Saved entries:
--------

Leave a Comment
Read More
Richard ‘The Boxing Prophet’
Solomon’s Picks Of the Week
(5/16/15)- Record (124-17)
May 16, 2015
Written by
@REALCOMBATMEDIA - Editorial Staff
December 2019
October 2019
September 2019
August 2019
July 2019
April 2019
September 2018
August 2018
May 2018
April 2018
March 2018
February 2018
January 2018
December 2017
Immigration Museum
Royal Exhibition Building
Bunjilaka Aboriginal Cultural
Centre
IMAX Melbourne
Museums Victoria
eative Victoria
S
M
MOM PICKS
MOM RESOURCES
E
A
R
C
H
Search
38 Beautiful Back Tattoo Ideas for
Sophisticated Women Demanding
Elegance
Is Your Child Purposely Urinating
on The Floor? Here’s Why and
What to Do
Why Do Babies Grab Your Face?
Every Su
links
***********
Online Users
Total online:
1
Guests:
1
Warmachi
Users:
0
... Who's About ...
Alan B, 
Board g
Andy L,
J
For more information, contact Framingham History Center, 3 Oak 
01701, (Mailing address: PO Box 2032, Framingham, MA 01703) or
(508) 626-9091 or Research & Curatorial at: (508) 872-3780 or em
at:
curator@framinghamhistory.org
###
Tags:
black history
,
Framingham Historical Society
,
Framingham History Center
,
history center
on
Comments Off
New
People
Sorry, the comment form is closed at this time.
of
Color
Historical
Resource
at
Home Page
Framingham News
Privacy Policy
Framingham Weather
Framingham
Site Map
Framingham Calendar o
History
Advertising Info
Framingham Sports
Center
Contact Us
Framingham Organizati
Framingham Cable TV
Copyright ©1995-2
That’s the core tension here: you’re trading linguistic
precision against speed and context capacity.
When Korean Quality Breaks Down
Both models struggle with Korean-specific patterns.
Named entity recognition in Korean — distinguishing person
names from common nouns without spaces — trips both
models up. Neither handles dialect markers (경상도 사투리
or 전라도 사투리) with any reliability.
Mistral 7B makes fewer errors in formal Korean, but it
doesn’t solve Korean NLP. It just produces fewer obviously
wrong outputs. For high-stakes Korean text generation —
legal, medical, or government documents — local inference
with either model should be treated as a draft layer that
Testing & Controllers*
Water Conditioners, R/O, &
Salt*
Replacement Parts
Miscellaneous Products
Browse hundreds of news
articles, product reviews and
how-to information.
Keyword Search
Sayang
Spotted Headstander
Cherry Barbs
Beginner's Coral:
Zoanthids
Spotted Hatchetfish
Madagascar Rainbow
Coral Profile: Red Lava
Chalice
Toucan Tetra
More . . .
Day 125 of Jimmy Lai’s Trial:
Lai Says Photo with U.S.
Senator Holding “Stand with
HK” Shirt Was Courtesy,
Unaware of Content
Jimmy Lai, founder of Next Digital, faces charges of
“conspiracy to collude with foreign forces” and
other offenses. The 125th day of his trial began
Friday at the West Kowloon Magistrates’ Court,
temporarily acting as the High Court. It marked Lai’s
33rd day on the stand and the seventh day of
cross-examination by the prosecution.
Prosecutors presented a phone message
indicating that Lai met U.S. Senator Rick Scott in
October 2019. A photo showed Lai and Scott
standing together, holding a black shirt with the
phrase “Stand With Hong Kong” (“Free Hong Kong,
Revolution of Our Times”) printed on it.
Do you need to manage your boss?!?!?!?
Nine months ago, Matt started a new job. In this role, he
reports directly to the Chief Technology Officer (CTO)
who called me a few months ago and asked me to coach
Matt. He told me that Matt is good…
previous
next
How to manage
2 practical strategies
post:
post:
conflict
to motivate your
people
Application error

--------

Exercise aim: Wherever a line in the records contains the word "Jimmy", copy that line.

Task output:
Day 125 of Jimmy Lai’s Trial:
Jimmy Lai, founder of Next Digital, faces charges of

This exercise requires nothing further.